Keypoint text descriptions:
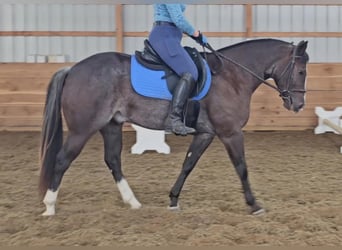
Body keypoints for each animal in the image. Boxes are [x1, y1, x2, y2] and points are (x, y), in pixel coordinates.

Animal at [38, 38, 308, 216]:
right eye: (301, 71)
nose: (298, 104)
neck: (232, 76)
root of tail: (73, 69)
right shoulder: (230, 133)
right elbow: (242, 168)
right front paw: (254, 205)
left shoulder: (206, 134)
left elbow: (188, 164)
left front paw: (173, 199)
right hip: (82, 130)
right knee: (62, 160)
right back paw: (49, 206)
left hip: (111, 125)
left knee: (113, 160)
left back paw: (133, 202)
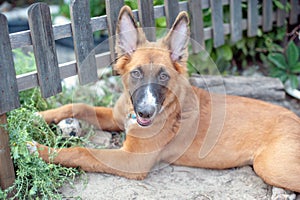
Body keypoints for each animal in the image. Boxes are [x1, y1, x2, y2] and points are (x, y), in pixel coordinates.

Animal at [32, 6, 298, 192]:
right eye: (136, 73)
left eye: (164, 76)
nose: (146, 112)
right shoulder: (116, 117)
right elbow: (78, 104)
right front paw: (37, 116)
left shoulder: (132, 160)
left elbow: (81, 152)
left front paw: (37, 149)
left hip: (270, 166)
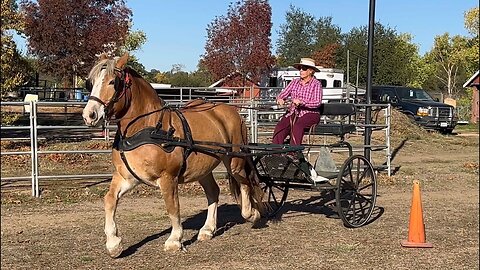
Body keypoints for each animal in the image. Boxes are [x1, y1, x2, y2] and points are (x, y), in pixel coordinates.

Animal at [82, 52, 262, 258]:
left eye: (112, 82)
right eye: (91, 82)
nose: (89, 115)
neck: (147, 128)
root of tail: (232, 111)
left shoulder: (168, 177)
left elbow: (172, 207)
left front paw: (174, 240)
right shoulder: (127, 177)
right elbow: (110, 199)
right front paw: (113, 243)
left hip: (234, 160)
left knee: (245, 182)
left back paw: (251, 213)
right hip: (203, 169)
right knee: (213, 192)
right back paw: (207, 229)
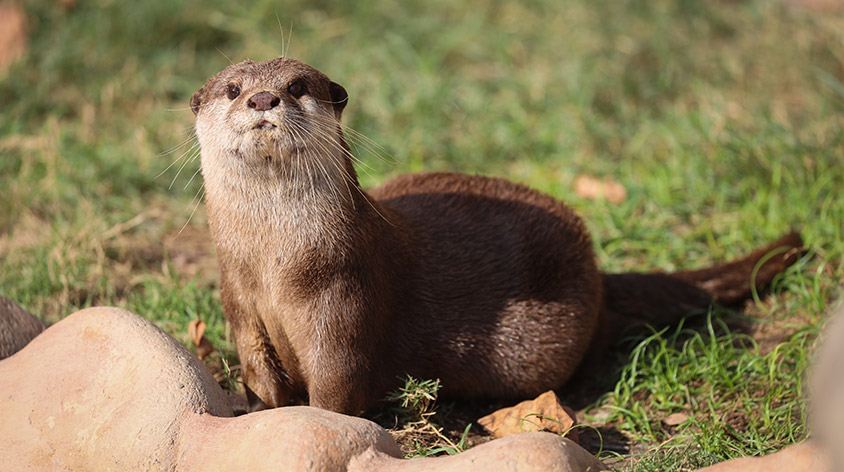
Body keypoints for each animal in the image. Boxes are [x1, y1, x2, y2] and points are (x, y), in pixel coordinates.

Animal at [191, 57, 804, 414]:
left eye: (296, 85)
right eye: (232, 88)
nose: (263, 98)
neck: (277, 263)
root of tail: (598, 270)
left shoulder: (343, 295)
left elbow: (338, 383)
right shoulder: (238, 298)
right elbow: (257, 372)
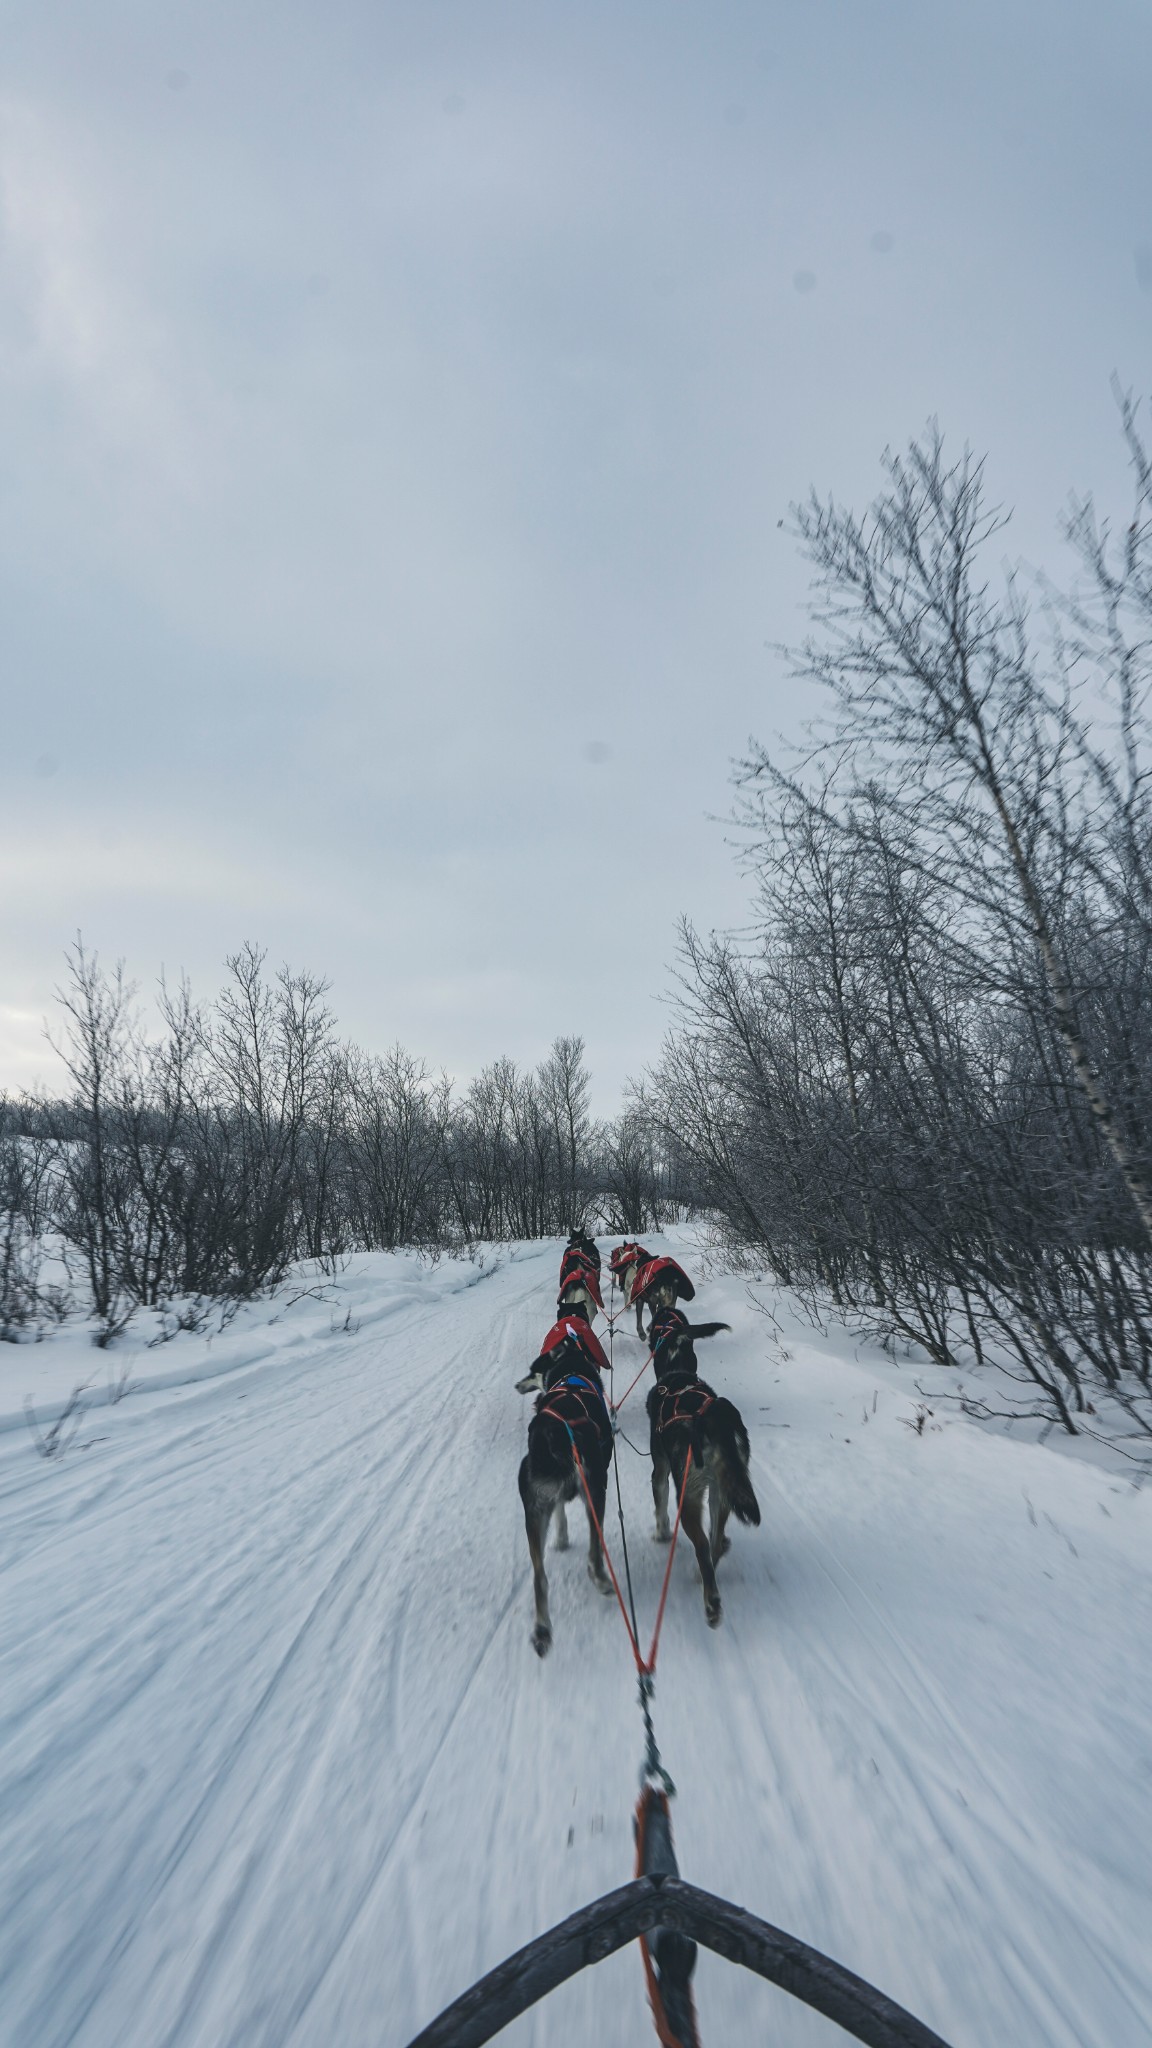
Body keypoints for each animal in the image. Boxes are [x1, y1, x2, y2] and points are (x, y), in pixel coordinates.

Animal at [639, 1310, 758, 1630]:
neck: (677, 1375)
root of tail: (713, 1420)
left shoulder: (660, 1472)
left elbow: (659, 1505)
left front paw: (661, 1533)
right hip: (722, 1492)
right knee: (715, 1540)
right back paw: (707, 1571)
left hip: (689, 1495)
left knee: (703, 1545)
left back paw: (711, 1601)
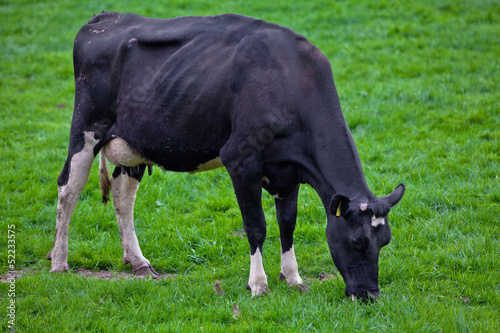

WHAT NEEDS TO BE DONE: Make a list of all lines in the data that contain "root".

ANSWER TO THE PROBLEM:
root of tail: (73, 69)
root of tail: (232, 111)
root of tail: (598, 270)
root of tail: (713, 1420)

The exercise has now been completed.